### Information provided
((

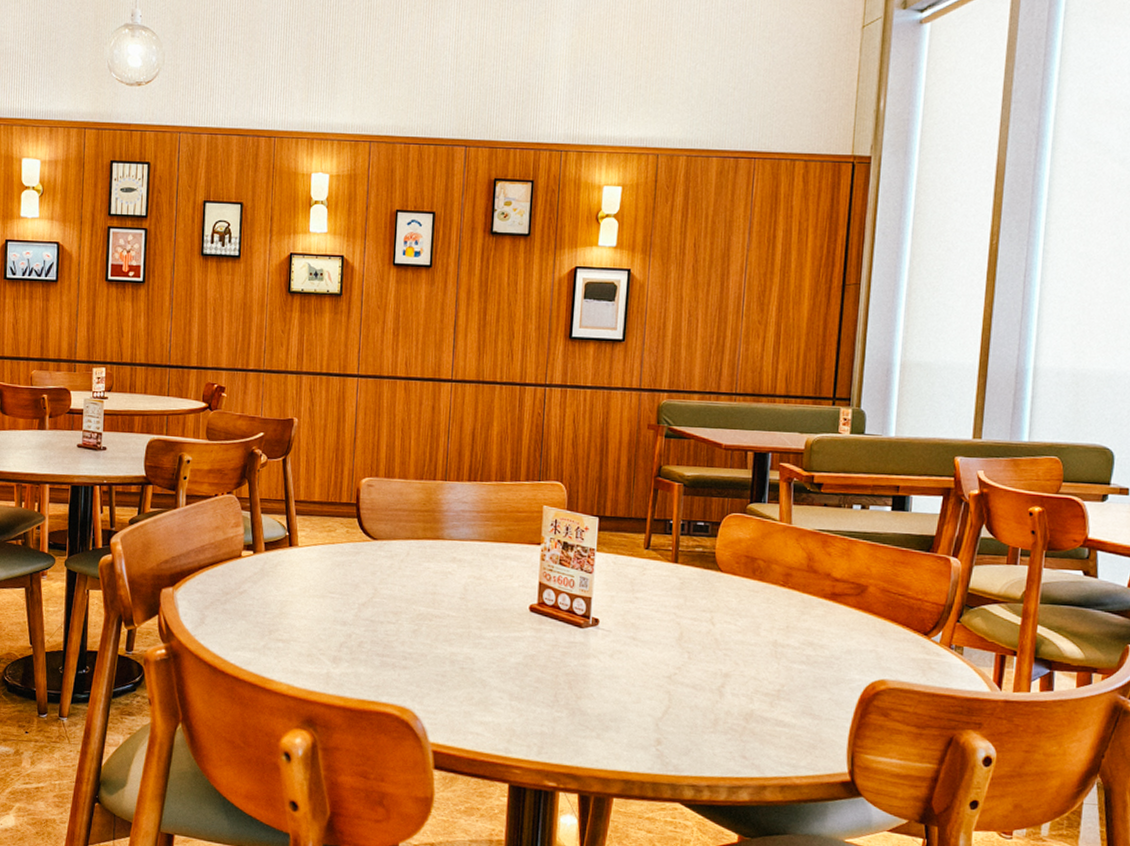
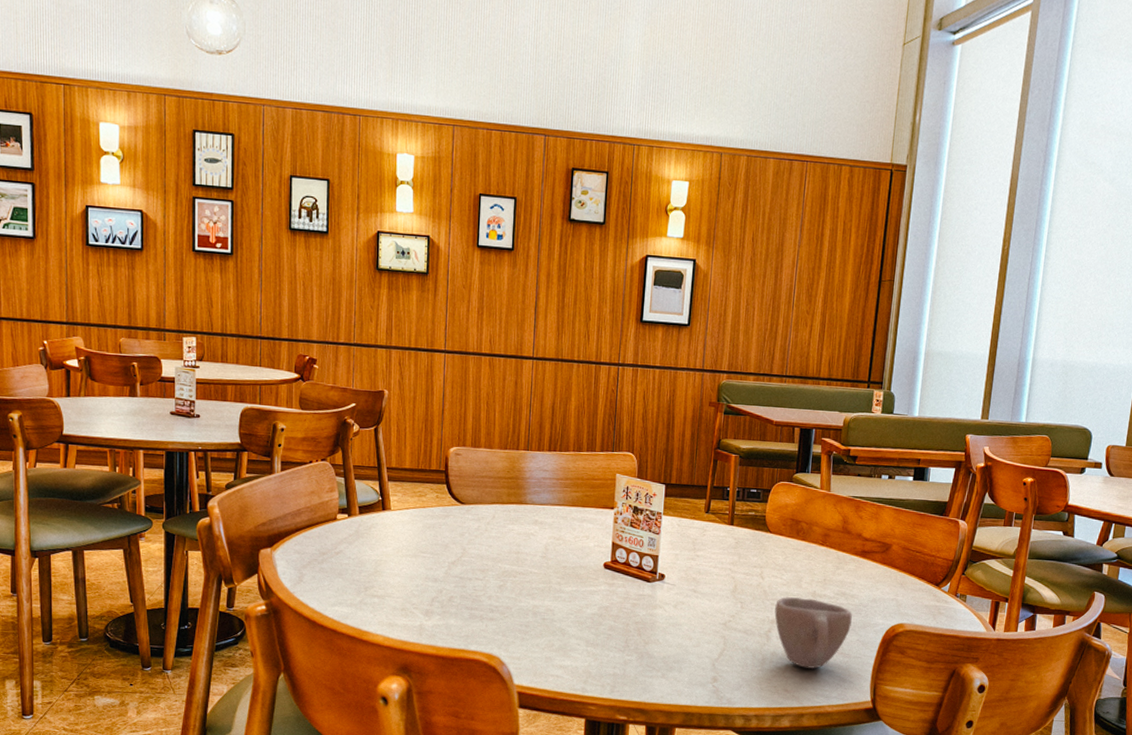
cup: none [728,645,822,732] -> present [774,596,852,669]

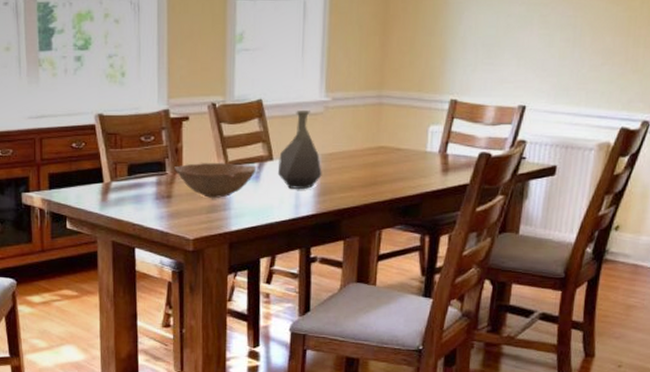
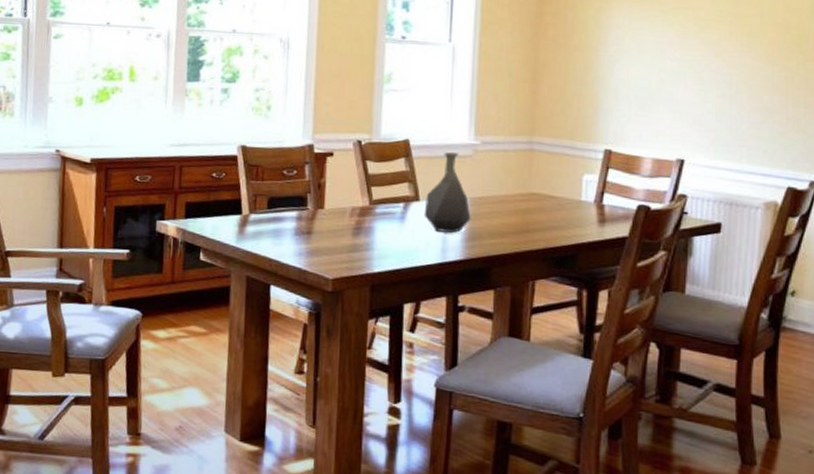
bowl: present [174,163,256,198] -> none [316,200,401,237]

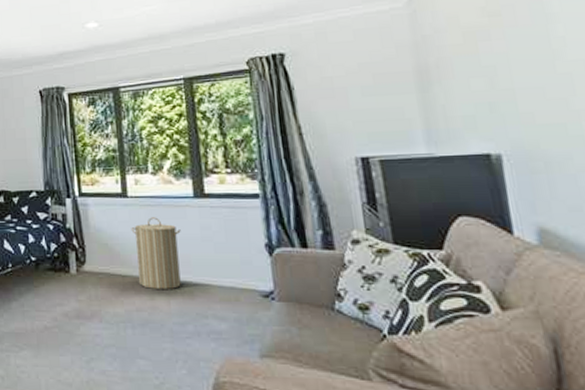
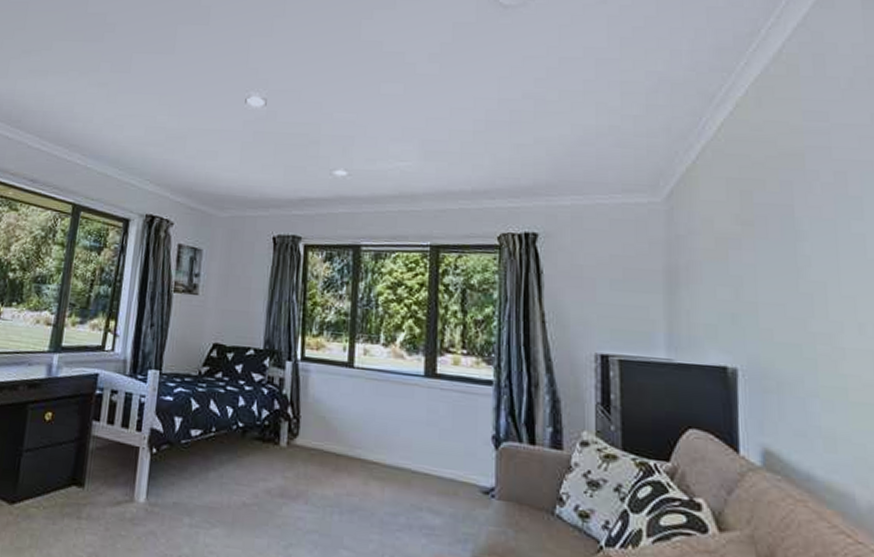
laundry hamper: present [131,217,181,289] -> none [353,393,406,475]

))

Find the line with "bowl: present [174,163,256,198]" in the listing above, then write it out along with every later line through the last one, exactly, omitting pictures.

### Problem solution
bowl: present [174,163,256,198] -> none [316,200,401,237]

laundry hamper: present [131,217,181,289] -> none [353,393,406,475]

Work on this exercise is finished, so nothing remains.